Fixing the GTK UI font in my Fedora 23 setup
When I upgraded my office machine from Fedora 22 to Fedora 23, one thing I noticed immediately is that some of the fonts in a number of my applications had changed. After I looked at things for a while, it was clear that the font used for UI elements in GTK based applications had shrunk between Fedora 22 and Fedora 23. This font is used, for example, for Firefox's URL bar and in much of Liferea's interface, although in both cases the actual content (web pages and feed entries) was not affected. Trying to fix this sent me down a whole bunch of rabbit holes, because I don't use an existing desktop environment that has all of this solved and integrated; instead I have my own minimal desktop, which leaves me on my own to solve this sort of thing.
The first thing I discovered is that changing font settings in gnome-tweak-tool (for GTK 3) or gconf-editor (for GTK 2) didn't seem to do anything. The changes clearly got saved, but they didn't change how Firefox, Liferea, and so on looked (even when set to absurd values that should have forced clear changes). It turns out that GTK applications don't seem to look this information up directly (or at least not things like global font settings); instead they have an entire protocol to communicate with a settings daemon. If you do not have a settings daemon running, at least in Fedora 23 your applications use default values and ignore your theoretical changes. So it turned out that the first thing I needed was a settings daemon.

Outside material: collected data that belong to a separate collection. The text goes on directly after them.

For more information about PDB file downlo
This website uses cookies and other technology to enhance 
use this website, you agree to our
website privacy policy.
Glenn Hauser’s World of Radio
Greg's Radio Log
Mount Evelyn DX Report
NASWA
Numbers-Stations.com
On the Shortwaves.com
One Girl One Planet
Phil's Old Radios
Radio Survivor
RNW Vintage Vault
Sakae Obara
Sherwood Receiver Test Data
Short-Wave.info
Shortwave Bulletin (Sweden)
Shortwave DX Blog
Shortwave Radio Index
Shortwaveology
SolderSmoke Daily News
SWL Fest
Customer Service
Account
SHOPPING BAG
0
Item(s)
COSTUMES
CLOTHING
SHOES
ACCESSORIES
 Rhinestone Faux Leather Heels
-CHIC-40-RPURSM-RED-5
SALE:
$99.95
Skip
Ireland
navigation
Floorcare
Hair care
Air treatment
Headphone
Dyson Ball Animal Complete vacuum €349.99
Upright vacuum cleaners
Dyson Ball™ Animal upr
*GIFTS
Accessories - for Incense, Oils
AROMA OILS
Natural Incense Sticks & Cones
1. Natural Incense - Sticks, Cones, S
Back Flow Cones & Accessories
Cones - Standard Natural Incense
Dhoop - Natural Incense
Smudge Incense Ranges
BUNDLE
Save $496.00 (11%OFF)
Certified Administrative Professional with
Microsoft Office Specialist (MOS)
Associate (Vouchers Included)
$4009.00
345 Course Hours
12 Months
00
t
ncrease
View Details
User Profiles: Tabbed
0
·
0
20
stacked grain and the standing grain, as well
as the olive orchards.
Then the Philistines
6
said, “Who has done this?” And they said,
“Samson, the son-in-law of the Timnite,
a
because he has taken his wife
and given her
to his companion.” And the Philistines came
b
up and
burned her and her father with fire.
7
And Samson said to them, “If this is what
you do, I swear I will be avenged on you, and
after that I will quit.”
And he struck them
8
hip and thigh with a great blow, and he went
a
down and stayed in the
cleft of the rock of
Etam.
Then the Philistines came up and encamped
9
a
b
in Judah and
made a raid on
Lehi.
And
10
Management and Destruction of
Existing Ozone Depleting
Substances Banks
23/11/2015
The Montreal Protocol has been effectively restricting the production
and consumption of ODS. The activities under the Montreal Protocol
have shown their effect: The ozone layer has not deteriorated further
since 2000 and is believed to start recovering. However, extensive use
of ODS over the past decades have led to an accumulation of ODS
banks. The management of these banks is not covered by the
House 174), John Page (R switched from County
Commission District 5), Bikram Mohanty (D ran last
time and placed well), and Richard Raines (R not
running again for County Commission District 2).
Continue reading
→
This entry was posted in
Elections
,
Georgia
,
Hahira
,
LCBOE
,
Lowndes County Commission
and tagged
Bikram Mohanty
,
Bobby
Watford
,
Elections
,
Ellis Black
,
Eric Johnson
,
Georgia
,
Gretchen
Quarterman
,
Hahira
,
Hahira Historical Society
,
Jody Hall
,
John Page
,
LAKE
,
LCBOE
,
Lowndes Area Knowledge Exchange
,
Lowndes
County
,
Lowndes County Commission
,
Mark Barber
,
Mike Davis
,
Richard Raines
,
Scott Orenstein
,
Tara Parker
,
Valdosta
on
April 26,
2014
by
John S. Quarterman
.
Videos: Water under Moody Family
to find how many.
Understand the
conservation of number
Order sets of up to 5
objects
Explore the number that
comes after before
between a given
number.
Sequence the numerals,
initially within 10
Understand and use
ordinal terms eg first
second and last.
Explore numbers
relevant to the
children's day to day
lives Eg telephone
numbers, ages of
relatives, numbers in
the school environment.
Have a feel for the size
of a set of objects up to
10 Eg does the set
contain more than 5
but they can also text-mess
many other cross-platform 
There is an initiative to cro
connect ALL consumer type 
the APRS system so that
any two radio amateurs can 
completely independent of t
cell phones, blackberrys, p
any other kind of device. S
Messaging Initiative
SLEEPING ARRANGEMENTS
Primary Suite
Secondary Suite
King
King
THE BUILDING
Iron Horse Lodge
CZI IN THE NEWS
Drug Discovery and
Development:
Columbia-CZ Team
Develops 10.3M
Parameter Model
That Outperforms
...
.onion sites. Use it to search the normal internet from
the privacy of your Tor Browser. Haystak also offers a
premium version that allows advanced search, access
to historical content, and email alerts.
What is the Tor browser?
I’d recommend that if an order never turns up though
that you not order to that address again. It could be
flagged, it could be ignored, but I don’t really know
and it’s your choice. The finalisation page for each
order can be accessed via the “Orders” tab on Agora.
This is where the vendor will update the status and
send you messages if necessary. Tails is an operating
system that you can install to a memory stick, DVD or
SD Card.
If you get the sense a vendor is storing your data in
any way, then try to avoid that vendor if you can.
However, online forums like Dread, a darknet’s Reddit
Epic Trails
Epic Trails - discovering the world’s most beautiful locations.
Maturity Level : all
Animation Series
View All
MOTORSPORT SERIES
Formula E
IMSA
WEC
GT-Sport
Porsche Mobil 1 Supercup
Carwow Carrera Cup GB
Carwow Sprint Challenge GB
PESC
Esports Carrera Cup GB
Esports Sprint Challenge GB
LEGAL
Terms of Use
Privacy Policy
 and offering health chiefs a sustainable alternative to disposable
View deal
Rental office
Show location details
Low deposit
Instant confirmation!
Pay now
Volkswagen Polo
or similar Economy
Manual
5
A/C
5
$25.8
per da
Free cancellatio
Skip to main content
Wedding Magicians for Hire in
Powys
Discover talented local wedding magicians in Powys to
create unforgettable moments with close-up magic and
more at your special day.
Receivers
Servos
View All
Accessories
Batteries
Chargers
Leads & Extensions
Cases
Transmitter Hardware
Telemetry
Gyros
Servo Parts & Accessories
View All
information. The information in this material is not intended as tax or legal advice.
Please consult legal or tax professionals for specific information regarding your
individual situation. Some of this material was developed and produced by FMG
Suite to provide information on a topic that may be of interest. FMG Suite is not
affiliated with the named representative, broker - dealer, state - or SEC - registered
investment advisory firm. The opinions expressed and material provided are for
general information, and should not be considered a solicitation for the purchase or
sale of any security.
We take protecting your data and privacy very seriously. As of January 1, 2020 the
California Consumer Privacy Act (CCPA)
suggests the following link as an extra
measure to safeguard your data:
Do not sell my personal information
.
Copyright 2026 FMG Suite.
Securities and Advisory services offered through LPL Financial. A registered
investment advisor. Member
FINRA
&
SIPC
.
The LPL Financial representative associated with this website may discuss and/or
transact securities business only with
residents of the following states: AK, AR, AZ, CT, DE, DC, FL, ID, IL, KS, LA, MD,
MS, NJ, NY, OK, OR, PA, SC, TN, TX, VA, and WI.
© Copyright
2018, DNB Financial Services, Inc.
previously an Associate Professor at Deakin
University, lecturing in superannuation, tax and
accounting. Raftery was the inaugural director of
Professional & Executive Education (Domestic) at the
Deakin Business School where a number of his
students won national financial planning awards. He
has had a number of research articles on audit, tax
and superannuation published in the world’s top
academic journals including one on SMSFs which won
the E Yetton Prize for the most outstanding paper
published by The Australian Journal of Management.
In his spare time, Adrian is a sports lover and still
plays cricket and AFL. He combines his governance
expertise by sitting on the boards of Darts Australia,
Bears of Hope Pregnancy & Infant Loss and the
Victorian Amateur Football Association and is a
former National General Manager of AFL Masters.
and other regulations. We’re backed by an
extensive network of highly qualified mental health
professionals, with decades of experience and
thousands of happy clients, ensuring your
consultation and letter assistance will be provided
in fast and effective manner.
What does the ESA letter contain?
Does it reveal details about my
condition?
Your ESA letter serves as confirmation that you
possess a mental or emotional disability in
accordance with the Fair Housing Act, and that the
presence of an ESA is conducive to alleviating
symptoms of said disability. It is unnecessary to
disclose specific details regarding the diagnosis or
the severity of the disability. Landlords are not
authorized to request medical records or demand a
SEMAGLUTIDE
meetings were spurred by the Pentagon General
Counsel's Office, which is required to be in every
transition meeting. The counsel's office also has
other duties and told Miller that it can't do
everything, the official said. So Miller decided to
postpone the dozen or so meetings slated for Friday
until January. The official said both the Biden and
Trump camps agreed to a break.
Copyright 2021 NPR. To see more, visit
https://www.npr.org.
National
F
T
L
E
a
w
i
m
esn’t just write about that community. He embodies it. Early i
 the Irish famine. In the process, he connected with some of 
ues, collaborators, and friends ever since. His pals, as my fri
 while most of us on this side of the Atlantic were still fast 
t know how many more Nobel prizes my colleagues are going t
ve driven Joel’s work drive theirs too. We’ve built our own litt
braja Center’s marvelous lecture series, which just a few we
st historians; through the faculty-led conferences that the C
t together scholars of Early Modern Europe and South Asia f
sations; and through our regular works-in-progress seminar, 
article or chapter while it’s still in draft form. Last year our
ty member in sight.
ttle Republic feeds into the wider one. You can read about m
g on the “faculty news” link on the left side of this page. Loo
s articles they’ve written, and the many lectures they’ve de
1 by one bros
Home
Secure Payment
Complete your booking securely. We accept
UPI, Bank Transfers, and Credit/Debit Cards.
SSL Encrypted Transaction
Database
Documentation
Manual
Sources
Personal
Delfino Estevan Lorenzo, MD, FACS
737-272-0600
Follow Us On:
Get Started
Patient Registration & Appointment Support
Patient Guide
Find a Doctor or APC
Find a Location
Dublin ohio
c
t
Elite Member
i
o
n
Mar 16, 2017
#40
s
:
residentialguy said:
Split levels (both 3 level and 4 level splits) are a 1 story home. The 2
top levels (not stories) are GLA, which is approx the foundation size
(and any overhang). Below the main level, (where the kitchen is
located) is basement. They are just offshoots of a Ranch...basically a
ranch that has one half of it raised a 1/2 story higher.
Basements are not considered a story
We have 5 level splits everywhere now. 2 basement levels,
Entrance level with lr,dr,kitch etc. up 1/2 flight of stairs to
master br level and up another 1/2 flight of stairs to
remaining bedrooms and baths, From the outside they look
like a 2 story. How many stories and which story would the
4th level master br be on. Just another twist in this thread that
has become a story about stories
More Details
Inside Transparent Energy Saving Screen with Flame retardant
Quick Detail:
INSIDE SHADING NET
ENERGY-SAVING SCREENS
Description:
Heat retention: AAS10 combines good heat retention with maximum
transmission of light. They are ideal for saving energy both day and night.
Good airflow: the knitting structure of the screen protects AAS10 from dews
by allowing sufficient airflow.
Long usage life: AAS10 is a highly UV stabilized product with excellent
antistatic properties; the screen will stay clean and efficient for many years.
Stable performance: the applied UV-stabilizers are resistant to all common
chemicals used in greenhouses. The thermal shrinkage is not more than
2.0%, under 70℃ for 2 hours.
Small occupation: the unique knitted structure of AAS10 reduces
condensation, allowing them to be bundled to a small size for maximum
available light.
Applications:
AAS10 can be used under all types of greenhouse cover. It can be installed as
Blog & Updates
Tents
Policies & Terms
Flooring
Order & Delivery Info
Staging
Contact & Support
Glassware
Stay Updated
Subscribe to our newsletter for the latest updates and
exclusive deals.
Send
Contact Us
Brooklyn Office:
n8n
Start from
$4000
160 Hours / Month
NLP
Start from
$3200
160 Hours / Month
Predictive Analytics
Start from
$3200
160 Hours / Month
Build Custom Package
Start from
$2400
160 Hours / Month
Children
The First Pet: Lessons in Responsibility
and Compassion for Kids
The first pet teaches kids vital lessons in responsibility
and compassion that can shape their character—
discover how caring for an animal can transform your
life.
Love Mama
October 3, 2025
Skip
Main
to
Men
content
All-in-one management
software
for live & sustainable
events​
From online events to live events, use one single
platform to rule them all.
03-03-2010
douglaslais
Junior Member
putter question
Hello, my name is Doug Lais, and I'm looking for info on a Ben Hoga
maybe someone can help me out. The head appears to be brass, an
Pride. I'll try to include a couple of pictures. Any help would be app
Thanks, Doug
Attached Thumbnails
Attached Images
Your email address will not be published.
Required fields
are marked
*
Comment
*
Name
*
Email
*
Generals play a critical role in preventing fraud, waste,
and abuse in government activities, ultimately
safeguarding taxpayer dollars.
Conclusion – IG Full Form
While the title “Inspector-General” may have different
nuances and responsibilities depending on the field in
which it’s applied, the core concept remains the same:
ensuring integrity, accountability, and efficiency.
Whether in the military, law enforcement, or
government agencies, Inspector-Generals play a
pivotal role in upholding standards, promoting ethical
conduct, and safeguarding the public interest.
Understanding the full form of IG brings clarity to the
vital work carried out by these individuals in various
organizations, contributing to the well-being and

Gnome has one of these, gnome-settings-daemon, but it turns out
that there are better options, because of course this is actually
a freedesktop standard
called XSettings. I wound up with xsettingsd, which is a simple daemon
with a simple configuration system, and apparently XFCE also has
a relatively lightweight daemon that can be
configured via a GUI.
Part of what I like about xsettingsd
is that it can be told to
only make a very few settings available, which is what I want
here; I only really want to fix my font issues, not start having
to maintain lots of GTK configuration options.
(I stumbled over this via the ArchWiki page on font configuration; see also their page on GTK+. One issue with just running gnome-settings-daemon is that it has a whole bunch of side effects, since it expects to be run as part of an integrated Gnome environment.)
Fiddling with the Gtk/FontName
XSetting got me close to the Fedora
22 appearance but not quite on it; my best result was setting the
font to 'Sans 11' (which made things not obnoxiously small or
constantly bold). To solve the mystery of what actual font and font
size my applications were using on Fedora 22, I resorted to brute
force using my home machine (which is still running Fedora 22) via
fontconfig debugging options:
FC_DEBUG=1025 liferea
Per the fontconfig documentation, this dumps out enough information that you can determine what fonts the application is using at what font sizes. You get reports like:
Match Pattern has 25 elts (size 32) family: [...] [...] size: 10.4443(f)(s) [...] Best score [...] Pattern has 23 elts (size 23) family: "DejaVu Sans"(w) familylang: "en"(w) style: "Book"(w) [...]
Although someone who understands fontconfig can probably get a lot more out of these messages, for me this says that Liferea wound up getting DejaVu Sans at size '10.4443' [sic].
That weird fractional size turned out to be the missing piece of the puzzle. Although the Fedora default GTK UI font is apparently 'Sans 10' in both Fedora versions, in my Fedora 22 setup this was being scaled up just a bit and so it became Sans at 10.4443. In Fedora 23, it was no longer getting scaled up; 'Sans 10' was 10 points and so shrunk compared to Fedora 22. 'Sans 11' was of course just a bit bigger still.
(I suspect that Fedora 22 GTK was doing some DPI related scaling, although I can't make the numbers come out exactly right for scaling from 96 DPI. Fedora 23 may have dropped this scaling or it may have changed some DPI related thing in the environment so that no scaling gets done.)
Somewhat to my happy surprise, you can actually set Gtk/FontName
to "Sans 10.4443" and have it work. On my Fedora 22 machine, the
resulting font sizes are exactly the same with and without xsettingsd
running, so I expect that when I get back to work tomorrow this
will make Fedora 23 be completely happy.
On the whole this has been a very educational experience, even if it did basically eat up much of my day and frustrated me during chunks of it. I've learned a bunch more about how the Gnome and GTK environment operate, got a potentially useful surprise about Xft fonts and in the process I wound up stumbling over several other issues that are going to improve my environment a bit.
(I have some stuff to write about on XSettings and related issues, but this entry is already long enough so that's going in another entry.)